Derivative of Momentum: Why is dp/dt = F?

[MHD93]

Why is dp/dt = F even if the mass is changing, can it be derived from Newton's second law?

 

[tiny-tim]

Hi Mohammad!

Why is dp/dt = F even if the mass is changing, can it be derived from Newton's second law?

That is Newton's second law …

force = rate of change of momentum.​

We can only use "F = ma" when the mass is constant.

(constant mass is the exception )

 

[MHD93]

Newton's second law says that force is proportional to acceleration, meaning that mass is the proportionality constant

Isn't that true?

 

[olivermsun]

It doesn't really matter how you write it.

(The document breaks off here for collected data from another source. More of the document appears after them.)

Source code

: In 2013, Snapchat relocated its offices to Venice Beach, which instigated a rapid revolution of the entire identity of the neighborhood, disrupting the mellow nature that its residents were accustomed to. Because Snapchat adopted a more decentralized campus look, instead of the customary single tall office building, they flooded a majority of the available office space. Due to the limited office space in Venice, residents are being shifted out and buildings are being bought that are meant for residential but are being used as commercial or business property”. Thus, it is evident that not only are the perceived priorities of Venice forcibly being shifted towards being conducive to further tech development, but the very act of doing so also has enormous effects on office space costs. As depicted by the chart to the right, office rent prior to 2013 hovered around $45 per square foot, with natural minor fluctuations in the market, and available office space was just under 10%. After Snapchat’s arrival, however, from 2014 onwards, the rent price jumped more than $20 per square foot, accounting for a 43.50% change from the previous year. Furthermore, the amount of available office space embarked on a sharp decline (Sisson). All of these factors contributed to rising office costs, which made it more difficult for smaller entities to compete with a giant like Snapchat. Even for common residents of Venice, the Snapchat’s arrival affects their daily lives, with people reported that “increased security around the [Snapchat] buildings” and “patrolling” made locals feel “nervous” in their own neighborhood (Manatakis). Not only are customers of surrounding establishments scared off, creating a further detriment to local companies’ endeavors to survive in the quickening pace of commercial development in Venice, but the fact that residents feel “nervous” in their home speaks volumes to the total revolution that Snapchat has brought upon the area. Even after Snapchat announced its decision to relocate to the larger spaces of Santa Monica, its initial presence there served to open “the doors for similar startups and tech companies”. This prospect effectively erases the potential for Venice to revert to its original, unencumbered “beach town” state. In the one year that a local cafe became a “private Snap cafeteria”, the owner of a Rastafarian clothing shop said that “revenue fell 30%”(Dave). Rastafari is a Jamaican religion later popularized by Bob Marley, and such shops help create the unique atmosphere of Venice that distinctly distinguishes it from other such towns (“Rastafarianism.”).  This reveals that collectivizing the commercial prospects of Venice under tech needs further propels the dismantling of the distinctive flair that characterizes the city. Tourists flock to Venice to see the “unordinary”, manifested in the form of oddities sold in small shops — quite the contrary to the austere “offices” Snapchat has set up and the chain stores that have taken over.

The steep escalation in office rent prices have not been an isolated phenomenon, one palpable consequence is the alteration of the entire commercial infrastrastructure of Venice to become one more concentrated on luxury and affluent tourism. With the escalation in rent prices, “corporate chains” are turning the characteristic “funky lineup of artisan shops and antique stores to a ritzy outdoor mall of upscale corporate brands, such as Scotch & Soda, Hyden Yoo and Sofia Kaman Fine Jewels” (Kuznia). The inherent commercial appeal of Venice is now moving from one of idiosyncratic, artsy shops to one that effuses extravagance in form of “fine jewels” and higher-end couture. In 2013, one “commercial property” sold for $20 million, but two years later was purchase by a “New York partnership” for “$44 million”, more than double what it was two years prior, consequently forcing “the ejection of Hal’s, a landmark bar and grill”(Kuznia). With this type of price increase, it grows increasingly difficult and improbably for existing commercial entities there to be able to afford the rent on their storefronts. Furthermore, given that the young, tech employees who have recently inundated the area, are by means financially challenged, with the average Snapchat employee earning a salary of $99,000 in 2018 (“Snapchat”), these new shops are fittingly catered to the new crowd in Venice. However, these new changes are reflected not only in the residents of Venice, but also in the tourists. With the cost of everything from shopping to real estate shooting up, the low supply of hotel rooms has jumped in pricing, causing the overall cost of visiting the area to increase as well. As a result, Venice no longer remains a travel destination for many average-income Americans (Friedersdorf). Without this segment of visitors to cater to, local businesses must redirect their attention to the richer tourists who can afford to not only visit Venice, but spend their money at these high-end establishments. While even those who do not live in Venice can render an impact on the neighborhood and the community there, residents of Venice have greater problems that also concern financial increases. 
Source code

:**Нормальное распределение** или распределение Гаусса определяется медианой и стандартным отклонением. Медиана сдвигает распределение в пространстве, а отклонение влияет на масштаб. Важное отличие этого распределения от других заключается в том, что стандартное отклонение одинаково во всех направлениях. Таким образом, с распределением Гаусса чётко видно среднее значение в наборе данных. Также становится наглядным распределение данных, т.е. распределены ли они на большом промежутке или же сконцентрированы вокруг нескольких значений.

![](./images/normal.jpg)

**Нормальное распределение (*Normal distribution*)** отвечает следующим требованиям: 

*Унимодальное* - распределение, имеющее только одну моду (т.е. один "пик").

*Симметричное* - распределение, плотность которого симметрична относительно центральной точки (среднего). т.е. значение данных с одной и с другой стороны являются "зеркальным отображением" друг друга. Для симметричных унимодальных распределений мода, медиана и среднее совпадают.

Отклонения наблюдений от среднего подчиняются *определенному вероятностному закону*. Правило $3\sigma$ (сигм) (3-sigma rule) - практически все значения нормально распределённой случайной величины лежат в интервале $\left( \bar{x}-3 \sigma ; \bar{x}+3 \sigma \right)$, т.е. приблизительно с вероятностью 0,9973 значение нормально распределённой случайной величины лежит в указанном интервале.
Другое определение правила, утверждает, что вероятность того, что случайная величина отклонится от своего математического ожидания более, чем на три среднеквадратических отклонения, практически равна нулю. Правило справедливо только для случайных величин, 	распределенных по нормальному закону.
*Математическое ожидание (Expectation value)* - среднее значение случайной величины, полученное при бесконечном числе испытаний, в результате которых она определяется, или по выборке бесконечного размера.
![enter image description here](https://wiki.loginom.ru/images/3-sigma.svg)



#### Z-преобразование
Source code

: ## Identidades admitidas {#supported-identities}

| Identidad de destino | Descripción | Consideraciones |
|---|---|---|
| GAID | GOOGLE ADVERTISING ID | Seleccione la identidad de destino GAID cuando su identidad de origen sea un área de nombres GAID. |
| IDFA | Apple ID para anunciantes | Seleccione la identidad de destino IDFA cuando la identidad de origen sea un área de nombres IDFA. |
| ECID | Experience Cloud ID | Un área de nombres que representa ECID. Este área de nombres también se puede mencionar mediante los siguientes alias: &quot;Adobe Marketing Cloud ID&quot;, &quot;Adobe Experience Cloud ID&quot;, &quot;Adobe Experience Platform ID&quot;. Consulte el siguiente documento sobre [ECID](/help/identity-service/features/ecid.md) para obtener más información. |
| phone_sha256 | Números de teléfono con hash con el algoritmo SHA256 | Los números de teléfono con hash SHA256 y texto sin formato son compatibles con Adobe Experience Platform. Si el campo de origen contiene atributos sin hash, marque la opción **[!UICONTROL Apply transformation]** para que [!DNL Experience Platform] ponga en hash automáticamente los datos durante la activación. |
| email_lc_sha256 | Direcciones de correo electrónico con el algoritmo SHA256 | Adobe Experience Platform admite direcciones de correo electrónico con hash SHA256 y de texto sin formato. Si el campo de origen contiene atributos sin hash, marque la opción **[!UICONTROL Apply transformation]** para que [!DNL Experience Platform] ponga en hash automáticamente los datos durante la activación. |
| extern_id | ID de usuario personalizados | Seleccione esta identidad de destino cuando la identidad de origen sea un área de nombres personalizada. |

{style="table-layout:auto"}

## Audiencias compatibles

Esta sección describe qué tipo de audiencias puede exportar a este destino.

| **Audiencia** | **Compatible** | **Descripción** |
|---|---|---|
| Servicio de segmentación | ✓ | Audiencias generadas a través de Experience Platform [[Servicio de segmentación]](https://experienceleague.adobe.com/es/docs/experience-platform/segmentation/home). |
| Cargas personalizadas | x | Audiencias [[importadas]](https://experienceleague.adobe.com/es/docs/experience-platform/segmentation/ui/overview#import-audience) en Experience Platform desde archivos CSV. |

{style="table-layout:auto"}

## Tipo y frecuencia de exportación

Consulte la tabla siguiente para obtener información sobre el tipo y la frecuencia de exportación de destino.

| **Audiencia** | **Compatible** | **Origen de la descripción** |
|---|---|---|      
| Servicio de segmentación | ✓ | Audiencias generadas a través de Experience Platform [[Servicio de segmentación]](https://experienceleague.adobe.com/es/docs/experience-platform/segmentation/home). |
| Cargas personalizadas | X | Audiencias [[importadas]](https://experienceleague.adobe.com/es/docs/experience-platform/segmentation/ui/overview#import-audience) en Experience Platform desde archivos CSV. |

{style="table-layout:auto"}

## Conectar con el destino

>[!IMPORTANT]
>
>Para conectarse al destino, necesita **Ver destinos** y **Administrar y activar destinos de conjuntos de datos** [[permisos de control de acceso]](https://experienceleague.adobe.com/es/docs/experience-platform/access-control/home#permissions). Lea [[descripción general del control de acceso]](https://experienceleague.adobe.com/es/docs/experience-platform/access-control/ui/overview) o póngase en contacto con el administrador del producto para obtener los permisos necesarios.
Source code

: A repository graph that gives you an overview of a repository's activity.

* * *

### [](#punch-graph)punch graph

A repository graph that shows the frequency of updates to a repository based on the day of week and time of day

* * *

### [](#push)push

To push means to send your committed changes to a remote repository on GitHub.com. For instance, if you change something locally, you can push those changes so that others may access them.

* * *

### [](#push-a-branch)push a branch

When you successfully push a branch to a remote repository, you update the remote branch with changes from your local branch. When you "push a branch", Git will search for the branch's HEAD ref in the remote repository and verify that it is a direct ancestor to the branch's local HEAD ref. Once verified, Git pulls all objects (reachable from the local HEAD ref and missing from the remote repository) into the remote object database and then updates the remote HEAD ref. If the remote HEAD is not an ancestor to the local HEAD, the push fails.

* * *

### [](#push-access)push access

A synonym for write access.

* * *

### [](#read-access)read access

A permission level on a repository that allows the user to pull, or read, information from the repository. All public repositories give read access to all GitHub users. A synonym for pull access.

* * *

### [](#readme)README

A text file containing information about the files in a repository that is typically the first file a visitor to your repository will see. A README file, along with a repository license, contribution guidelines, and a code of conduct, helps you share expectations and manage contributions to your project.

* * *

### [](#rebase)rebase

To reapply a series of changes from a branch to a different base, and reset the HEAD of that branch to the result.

The original formulation is F = dp/dt, but if mass is constant you can take it outside the derivative. If not, then you will need to account for the momentum carried into or out of the system by the mass (change).

 

[DrBloke]

Another may of looking at it, but reiterating what the others have said, is as follows:
p=mv

F=dp/dt (Newton's second law states force equals rate of change of momentum)
F=d(mv)/dt
=mdv/dt +vdm/dt (equation 1)

if the mass is constant then the rate of change of mass, dm/dt=0 so this becomes
F=mdv/dt
=ma (equation 2)

 

[dextercioby]

Why is dp/dt = F even if the mass is changing, can it be derived from Newton's second law?

As others may have stated, dp/dt = F_net IS the mathematical form of the 2nd law, thus it can't be derived from itself.